It occurred to me that now would be as good a time as any to talk a little bit about truth and inquiry. I am reading Charles Sanders Peirce right now so that has given me a lot to think about. Peirce (pronounced “purse”) was the originator of the conception of Pragmatism although it was popularized later by William James. Peirce’s first love was logic and his conception of Pragmatism came out of his deep inquiry into the nature of truth.
Peirce was very struck by something he read from the Scottish thinker Alexander Bain. Bain had described how human beings inquire to find truth because doubt is irritating to us and belief is satisfying. When we doubt we feel uncomfortable, but when we believe that we have discovered the truth we feel an immediate sense of relief. So we are conditioned to find beliefs.
What Peirce recognized is that in our search for truth what we are actually looking for is a truth to believe in so that the discomfort of doubt will vanish. We often aren’t interested whether the truth we have latched on to is actually true or not. For Charles Peirce this wasn’t good enough. He felt that there must be an objective rather than a subjective validation of truth and so he came up with his original conception of Pragmatism. Peirce conceived that the absolute truth of any line of inquiry would be the truth that an unlimited community of inquirers would ultimately agree upon given sufficient time to follow that line of inquiry to its ultimate end. This allowed Peirce to retain some Idealism in his version of Pragmatism (which he eventually called Pragmatacism to differentiate it from the Pragmatism that was popularized by William James.) because there was ultimate “ideal” truth that existed outside of anyone’s opinion or experience of it.

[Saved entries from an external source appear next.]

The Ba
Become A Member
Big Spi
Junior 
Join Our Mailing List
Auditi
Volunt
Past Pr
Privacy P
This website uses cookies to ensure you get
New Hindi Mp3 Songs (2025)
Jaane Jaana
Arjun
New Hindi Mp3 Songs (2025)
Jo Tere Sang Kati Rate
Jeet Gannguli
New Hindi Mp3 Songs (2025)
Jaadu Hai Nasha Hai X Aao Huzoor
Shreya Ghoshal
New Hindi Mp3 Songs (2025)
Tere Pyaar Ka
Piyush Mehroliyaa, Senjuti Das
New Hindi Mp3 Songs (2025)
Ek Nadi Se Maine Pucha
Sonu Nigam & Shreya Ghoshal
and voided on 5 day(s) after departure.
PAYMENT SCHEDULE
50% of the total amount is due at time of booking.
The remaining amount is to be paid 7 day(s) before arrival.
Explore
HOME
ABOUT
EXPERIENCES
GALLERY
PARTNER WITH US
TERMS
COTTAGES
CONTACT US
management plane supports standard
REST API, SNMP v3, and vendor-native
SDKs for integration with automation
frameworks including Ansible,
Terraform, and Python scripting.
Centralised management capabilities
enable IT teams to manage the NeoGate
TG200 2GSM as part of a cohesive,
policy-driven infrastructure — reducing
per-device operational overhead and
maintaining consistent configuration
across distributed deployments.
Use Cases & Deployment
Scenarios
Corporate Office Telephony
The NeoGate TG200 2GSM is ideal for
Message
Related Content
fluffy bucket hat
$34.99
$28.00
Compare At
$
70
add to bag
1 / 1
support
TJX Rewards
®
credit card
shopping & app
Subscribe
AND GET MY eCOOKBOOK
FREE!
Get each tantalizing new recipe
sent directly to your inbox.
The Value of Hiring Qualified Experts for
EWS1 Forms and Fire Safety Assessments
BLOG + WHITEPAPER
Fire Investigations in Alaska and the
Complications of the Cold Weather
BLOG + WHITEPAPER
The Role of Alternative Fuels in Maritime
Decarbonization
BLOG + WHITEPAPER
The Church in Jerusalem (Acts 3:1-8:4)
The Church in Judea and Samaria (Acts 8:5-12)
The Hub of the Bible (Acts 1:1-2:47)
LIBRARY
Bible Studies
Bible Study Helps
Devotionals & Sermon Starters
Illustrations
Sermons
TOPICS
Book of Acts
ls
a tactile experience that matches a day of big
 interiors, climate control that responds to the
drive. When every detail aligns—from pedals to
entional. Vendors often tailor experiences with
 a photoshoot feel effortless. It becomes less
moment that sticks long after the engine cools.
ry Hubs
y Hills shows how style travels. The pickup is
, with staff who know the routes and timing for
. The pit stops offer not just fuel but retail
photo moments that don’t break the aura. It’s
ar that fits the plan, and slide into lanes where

At the same time he also held that the ultimate truth which the unlimited community of inquirers was converging upon would always be infinitively far away. The ultimate truth that you are approaching is moving away from you as fast as you are approaching.
In this way Peirce conceives of a universe that is converging on “something” and retains the essence of Idealist philosophers like Kant and Hegel and even Idealist Evolutionary Philosophers like the French Henri Bergson. At the same time by always tossing the ultimate truth out into the infinite future he leaves the universe open-ended and undetermined in a way that satisfied the evolutionary sensibilities of Pragmatists like William James and John Dewey.
This conception did leave Peirce with a problem yet to be solved. If the ultimate Truth was always cast into the infinite future there still needed to be a way to pragmatically determining the truth of any given moment. Since we can’t know the ultimate truth then Peirce prescribed the Pragmatic Maxim as an objective measure of truth to be used in the infinite meantime that we actually exist in. In 1905 Peirce articulated his Pragmatic Maxim as follows.
“… all reasonings turn upon the idea that if one exerts certain kinds of volition, one will undergo in return certain compulsory perceptions. Now this sort of consideration, namely, that certain lines of conduct will entail certain kinds of inevitable experiences is what is called a “practical consideration”. Hence is justified the maxim, belief in which constitutes pragmatism; namely:
In order to ascertain the meaning of an intellectual conception one should consider what practical consequences might conceivably result by necessity from the truth of that conception; and the sum of these consequences will constitute the entire meaning of the conception.”
Essentially he is asserting that an idea is identical to the sum total of the consequences that can be imagined if that idea were acted upon. In order to determine the objective truth of any moment, Peirce is suggesting that we need only look at the results of acting on a given idea. If an idea proves itself to be true in action then that is as true as we can know it to be. And any idea must continually prove itself to be true to be considered true, because its absolute truth can never be ultimately determined.
One of the key words that I notice in the Pragmatic Maxim as stated above if the use of the word compulsory. Peirce is articulating the law of action and consequence. He is describing the foundations of what I am beginning to believe is the essential Pragmatic world view – namely that certain ideas have to lead to certain actions which have to lead to specific consequences. As I imagine it an idea grows into a consequence the way a seed grows into a tree. The Pragmatic Maxim is in this sense a Western law of Karma.